If you step back, there is a tie among all the readings about unity and love and obligation. The same longing is expressed that I would think most of us have felt—to know that God loves us and is present to us, that sense of immanence that can be all to difficult to find in our profoundly secular and often overburdened daily lives. But there is also an implication here to remember that, as people of faith, we have, at our baptism and henceforth, entered into a covenant with God and with each other in fulfillment of the Great Commandment, which commits us to love of God, and love of our neighbor in all our actions and choices.

 

How does this fit into Epiphany? Once again, Christ’s light is shining forth into the world, and his love for us is overflowing. Jesus is “giving himself away” at the wedding; two people give themselves away to each other in our modern understanding of what a marriage is.

 

Note Jesus’s mention of “time”—that his hour has not come. Biblical scholar Karoline Lewis in her commentary on this passage points out that the wine had run out on the third day of the wedding feast. This is a detail I had missed previously. The language brings to mind Jesus’s death --and resurrection on the third day.

 

How does this apply to the life of Dr. King? His sense of calling to fight against segregation and racism stemmed from his call to be a faithful witness to Christ, who always took the side of the oppressed and marginalized.
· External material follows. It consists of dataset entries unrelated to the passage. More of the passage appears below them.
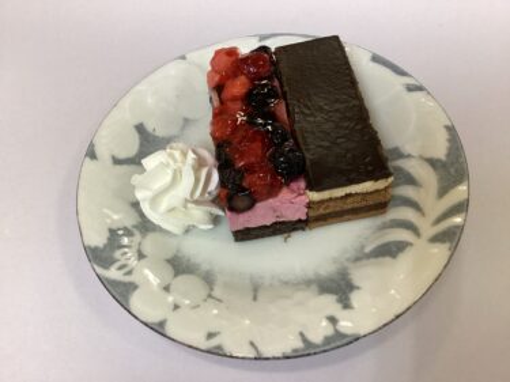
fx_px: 457
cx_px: 255
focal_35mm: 31
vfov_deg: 45.4
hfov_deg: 58.4
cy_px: 191
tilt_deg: -59.0
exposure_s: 1/60
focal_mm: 3.3
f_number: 2.4
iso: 160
Dr. King was empowered by his deep faith in God at a time when the laws and culture in which he lived sought to disempower and control people of color by legalized oppression and a cultural hierarchy that denigrated the honor and dignity of the lives of African Americans al over the country, but especially in the Deep South.

 

May we too remember and live into our covenant with God, and continue in the quest that Dr. King  frequently described as being guided by “Soul Force,” and by seeking to build an inclusive society that was part of one “Beloved Community,” bound together by faithfulness and the love of God and love of neighbor. On this coming Monday, let us remember that our country was also founded on promises to create a country where all receive the blessings of liberty, as the Preamble to the US Constitution declares.